§ **PROBLEM TO SOLVE**:
Please keep the images out and set down the data exactly as given.

.....

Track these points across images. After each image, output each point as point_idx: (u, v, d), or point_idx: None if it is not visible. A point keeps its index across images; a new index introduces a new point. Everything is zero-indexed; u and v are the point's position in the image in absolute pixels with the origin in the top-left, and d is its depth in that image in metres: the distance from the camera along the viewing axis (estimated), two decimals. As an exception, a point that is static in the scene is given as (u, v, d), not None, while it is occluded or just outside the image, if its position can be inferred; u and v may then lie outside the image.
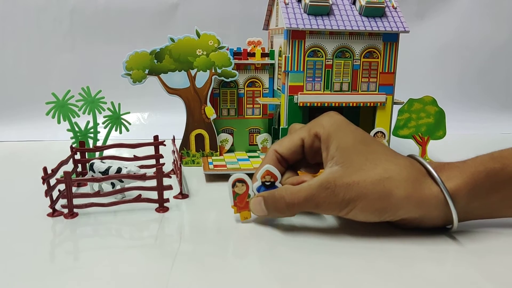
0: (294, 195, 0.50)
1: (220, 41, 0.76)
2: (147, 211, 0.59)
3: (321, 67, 0.73)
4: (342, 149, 0.50)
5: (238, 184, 0.53)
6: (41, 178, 0.56)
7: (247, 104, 0.83)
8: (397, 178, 0.48)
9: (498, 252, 0.48)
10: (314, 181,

.....

§ **SOLUTION TO THE EXERCISE**:
Track these points across images. After each image, output each point as point_idx: (u, v, d), or point_idx: None if it is not visible. A point keeps its index across images; a new index introduces a new point. Everything is zero-indexed; u and v are the point's position in the image in absolute pixels with the origin in the top-left, and d is its depth in that image in metres: the distance from the camera along the viewing axis (estimated), two decimals. As an exception, a point that is static in the scene is given as (u, v, d), not None, while it is occluded or just outside the image, if its position can be inferred; u and v may then lie outside the image.
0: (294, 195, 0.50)
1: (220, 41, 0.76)
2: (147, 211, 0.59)
3: (321, 67, 0.73)
4: (342, 149, 0.50)
5: (238, 184, 0.53)
6: (41, 178, 0.56)
7: (247, 104, 0.83)
8: (397, 178, 0.48)
9: (498, 252, 0.48)
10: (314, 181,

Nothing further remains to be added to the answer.